Open apm256 opened 10 years ago

apm256 commented 10 years ago

It seems to be impossible, for the moment, to read a sent encrypted email. It would be great to store it with our own gpg key instead of the addressee's.

pazz commented 10 years ago

So far, alot stores exactly what it sent out, this is correct. Could you research a little as to how this is done in other clients (mutt/notmuch-emacs)? One solution is to simply always additionally encrypt for you own public key...

apm256 commented 10 years ago

Thanks for the precision. OK, I will investigate the way it is done in other clients.

apm256 commented 10 years ago

from Jameson Graef Rollins, on the notmuch mailing-list:

You do not need to change alot, just notmuch emacs also doesn't need to do anything special to allow for this. Just add an

 encrypt-to <keyid>

line to your ~/.gnupg/gpg.conf, where is your personal keyid. Then all encrypted data is also encrypted to your personal key, making it always viewable by you as well. Then you can just open your encrypted sent mail as you would any other encrypted mail.

pazz commented 10 years ago

Quoting apm256 (2013-11-18 08:45:39)

from Jameson Graef Rollins, on the notmuch mailing-list:

 You do not need to change alot, just notmuch emacs also doesn't need to
 do anything special to allow for this. Just add an

encrypt-to

 line to your ~/.gnupg/gpg.conf, where is your personal keyid. Then
 all encrypted data is also encrypted to your personal key, making it
 always
 viewable by you as well. Then you can just open your encrypted sent mail
 as you would any other encrypted mail.

Yes, I saw that mail, but thanks for replicating it here. I guess this leaves us to update the docs/FAQ for alot so that we can later point to that if someone raises the question again :)

lucc commented 8 years ago

It seems to me that one has to specify the correct sub key in the gpg.conf file when using the encrypt-to option. Using the id of the "parent" key resulted in an error in alot.

lamarpavel commented 7 years ago

I have identified a problem with the current approach:

I have two identities: Anderson and Neo, both have their own key but in the gpg.conf the encrypt-to key is set to Neo. Now I am sending a mail as Anderson to Smith, signing as Anderson and encrypting to Smith, who is under no circumstances to know of my other identity Neo. However, the mail constructed by alot will be encrypted to Smith and Neo.

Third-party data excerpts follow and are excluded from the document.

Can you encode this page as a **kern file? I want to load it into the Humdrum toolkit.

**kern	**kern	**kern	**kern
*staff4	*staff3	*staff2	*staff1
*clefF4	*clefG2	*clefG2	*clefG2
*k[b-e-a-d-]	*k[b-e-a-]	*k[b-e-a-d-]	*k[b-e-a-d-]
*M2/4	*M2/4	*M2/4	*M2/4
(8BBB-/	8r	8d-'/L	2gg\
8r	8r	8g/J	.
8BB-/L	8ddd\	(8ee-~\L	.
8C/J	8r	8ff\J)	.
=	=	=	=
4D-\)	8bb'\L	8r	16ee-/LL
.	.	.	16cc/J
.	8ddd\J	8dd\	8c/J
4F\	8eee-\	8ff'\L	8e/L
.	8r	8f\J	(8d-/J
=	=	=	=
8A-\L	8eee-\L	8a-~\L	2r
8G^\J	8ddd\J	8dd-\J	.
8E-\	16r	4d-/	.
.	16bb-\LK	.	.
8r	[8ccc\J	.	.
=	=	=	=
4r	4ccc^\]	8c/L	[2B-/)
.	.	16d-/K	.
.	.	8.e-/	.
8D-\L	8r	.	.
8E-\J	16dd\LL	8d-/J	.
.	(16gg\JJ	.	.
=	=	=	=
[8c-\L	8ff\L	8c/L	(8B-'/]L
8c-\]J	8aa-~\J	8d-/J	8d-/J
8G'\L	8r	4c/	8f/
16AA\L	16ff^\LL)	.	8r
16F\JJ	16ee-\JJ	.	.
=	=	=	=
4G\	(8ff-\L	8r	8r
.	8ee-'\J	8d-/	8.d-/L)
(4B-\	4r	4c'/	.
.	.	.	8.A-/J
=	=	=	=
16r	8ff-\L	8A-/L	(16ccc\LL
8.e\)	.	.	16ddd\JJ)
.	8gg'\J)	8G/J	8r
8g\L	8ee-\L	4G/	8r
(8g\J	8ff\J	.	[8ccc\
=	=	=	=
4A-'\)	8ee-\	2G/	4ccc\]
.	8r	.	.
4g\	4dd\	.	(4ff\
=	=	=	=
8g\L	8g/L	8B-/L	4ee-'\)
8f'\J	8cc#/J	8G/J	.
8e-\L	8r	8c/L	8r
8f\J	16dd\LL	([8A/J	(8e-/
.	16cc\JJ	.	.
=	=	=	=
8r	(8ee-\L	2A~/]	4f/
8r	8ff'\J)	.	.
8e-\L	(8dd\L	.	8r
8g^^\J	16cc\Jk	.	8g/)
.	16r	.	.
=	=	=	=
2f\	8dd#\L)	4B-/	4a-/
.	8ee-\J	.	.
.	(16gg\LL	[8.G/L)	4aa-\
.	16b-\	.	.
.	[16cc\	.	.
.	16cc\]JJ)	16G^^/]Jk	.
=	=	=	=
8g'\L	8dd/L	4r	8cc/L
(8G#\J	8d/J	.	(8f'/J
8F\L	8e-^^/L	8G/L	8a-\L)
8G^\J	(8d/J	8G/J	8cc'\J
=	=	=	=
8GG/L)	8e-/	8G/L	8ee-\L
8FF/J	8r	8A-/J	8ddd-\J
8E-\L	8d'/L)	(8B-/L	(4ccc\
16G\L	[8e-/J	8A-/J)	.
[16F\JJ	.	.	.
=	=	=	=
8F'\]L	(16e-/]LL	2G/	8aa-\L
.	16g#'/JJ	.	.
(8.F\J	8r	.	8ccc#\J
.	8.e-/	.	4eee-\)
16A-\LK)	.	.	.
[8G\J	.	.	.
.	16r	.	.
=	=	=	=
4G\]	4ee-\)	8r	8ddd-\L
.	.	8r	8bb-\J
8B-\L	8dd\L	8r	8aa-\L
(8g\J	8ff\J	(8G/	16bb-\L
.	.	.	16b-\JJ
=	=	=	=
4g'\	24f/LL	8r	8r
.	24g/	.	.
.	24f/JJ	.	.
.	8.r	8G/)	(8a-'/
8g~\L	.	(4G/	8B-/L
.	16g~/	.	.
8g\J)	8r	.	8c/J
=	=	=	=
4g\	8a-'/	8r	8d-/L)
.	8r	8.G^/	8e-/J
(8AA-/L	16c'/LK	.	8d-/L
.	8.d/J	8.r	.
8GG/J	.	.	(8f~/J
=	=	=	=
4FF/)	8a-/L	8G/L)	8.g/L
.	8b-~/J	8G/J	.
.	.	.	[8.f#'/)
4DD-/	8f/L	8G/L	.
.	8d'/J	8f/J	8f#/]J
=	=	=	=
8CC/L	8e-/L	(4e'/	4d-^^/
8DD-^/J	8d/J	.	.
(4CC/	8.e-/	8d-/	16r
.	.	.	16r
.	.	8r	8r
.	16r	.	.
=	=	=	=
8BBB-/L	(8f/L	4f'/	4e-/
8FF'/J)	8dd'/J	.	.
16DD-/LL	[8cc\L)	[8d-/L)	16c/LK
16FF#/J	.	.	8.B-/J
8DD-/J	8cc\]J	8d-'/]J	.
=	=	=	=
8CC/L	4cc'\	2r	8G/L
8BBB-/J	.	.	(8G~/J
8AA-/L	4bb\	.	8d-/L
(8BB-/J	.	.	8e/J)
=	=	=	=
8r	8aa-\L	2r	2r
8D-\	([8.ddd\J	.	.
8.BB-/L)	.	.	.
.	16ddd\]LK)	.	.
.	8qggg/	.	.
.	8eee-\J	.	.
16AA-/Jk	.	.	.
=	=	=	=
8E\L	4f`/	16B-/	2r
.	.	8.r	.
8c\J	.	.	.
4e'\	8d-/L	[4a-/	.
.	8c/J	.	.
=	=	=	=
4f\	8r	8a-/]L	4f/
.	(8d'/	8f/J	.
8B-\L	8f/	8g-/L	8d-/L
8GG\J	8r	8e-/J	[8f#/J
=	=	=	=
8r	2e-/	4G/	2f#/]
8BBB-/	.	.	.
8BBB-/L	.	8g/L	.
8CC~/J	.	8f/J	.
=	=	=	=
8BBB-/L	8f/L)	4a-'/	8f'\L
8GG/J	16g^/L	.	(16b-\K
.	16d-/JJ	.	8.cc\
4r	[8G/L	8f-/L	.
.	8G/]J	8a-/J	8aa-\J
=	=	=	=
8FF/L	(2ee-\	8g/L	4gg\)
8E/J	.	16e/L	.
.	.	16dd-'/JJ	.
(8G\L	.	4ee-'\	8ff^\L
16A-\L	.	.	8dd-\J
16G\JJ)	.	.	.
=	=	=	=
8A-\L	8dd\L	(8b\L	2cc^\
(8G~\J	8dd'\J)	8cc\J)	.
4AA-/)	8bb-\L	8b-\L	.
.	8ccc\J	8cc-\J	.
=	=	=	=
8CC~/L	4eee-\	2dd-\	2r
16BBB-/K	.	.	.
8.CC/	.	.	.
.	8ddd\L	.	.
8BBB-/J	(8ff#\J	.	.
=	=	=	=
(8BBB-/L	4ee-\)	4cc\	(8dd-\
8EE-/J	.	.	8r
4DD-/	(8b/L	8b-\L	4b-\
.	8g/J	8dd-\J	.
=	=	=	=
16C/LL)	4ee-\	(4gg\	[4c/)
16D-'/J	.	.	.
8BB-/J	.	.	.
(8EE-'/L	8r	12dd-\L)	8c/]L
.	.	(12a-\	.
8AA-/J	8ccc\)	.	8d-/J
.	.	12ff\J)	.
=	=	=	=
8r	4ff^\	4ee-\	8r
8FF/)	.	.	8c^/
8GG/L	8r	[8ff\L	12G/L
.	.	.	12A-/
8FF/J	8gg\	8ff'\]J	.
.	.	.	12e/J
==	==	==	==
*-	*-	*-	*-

There are two ways to solve this as far as I can see:

  1. Don't send and store the exact same mail, allow storing modified versions (eg. encrypted to different keys)
  2. Add an encrypt-to option per user account instead of relying on the gpg.conf
pazz commented 7 years ago

Quoting lamarpavel (2016-09-24 11:55:55)

I have identified a problem with the current approach:

I have two identities: Anderson and Neo, both have their own key but in the gpg.conf the encrypt-to key is set to Neo. Now I am sending a mail as Anderson to Smith, signing as Anderson and encrypting to Smith, who is under no circumstances to know of my other identity Neo. However, the mail constructed by alot will be encrypted to Smith and Neo.

There are two ways to solve this as far as I can see:

 1. Don't send and store the exact same mail, allow storing modified versions (eg. encrypted to different keys)  2. Add an encrypt-to option per user account instead of relying on the gpg.conf

The second option seems sensible to me as well.

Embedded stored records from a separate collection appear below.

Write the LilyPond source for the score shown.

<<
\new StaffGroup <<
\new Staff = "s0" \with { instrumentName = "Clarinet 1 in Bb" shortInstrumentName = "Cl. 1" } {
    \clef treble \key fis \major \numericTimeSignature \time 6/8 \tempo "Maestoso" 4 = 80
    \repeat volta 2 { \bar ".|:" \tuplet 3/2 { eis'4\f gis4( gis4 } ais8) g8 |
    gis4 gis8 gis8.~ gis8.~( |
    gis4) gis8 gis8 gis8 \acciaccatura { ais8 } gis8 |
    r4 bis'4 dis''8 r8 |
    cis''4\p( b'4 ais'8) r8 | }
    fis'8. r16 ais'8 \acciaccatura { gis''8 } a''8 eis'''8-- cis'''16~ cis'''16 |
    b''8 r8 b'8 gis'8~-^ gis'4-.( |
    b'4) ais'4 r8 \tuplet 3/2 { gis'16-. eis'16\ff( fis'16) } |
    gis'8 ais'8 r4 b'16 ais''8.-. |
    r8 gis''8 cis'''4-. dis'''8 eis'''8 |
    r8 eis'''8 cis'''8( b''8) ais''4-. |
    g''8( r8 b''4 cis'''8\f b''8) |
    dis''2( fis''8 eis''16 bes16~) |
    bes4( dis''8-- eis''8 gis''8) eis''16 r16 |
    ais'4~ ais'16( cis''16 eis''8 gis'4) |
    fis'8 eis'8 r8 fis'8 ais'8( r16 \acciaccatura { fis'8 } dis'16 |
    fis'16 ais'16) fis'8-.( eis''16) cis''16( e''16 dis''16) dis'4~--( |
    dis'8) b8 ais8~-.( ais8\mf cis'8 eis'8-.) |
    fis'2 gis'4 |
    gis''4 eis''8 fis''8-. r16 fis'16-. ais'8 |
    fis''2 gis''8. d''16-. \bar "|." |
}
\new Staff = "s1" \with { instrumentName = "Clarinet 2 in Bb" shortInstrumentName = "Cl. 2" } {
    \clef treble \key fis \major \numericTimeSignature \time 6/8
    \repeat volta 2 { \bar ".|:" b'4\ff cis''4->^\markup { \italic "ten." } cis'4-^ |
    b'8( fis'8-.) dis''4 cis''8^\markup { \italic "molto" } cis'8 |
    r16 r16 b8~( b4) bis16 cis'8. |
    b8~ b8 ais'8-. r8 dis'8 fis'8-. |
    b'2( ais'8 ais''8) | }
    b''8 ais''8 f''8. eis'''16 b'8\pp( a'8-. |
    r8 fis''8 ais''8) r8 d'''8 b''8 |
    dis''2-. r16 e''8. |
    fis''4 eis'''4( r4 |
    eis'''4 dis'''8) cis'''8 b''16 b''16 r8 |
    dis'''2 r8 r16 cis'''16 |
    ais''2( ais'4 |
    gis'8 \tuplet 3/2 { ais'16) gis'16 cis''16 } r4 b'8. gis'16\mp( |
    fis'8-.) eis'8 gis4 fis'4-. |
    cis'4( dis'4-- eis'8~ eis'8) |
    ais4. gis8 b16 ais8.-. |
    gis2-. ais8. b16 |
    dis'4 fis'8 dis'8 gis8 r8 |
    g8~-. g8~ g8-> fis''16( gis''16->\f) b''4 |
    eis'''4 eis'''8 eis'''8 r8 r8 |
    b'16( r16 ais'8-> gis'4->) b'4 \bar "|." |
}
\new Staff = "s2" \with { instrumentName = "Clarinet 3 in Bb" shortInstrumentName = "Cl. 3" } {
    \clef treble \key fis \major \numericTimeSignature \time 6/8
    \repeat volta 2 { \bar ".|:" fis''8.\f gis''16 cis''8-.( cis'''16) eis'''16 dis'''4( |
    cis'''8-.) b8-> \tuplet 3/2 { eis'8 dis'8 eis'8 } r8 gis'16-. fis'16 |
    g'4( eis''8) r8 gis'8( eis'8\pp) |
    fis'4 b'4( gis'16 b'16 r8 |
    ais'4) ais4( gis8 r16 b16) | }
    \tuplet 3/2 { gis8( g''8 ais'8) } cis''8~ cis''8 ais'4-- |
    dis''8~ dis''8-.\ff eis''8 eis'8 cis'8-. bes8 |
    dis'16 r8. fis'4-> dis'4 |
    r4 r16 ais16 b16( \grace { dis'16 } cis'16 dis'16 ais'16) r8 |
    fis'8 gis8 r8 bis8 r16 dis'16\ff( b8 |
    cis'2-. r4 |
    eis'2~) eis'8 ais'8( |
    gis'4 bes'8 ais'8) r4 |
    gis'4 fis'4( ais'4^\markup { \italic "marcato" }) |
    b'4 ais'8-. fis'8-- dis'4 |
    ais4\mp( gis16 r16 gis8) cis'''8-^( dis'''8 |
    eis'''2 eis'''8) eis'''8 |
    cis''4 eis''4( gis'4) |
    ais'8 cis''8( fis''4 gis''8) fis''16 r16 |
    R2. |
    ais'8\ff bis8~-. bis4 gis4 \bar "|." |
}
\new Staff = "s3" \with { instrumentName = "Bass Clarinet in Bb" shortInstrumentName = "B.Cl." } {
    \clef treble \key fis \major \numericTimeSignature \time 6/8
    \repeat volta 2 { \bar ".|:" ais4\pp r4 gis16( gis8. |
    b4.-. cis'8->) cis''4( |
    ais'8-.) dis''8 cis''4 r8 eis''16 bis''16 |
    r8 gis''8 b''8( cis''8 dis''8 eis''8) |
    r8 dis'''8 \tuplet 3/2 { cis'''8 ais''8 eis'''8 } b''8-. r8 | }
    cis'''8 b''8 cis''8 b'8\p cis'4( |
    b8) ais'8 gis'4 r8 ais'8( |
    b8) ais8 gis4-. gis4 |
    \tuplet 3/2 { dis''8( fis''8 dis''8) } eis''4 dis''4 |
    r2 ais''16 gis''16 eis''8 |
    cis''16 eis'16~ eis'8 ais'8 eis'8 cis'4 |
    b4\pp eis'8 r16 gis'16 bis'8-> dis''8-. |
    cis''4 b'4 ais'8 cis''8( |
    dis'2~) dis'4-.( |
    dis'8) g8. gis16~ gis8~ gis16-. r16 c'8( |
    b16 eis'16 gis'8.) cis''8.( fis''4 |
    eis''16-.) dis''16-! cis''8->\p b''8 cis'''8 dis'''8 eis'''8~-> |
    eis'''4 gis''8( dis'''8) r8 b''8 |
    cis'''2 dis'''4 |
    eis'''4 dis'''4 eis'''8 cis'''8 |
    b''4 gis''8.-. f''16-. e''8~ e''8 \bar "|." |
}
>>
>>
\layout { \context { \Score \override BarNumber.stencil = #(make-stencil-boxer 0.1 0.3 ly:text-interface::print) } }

meskio commented 7 years ago

I agree the second option sounds better than the first. I personally don't see it as high prio, as I think the sensible thing to do to have several identities that should not be related will be to use different users in the machine. But I think will be a nice feature if someone takes the time to implement it.

lamarpavel commented 7 years ago

@meskio There is another use case, which might be relevant to more people: Using gnupg for more than E-Mails. If, for example, you are using pass1 to encrypt your passwords and you are using an extra GPG-key for that, which is not linked to your publicly known GPG-key for E-Mails, then you don't want to auto-encrypt everything to either of those keys. I think we, as a broader community, should encourage the use of GPG for different purposes. In that light it is very inelegant to rely on the GPG config for a feature in alot.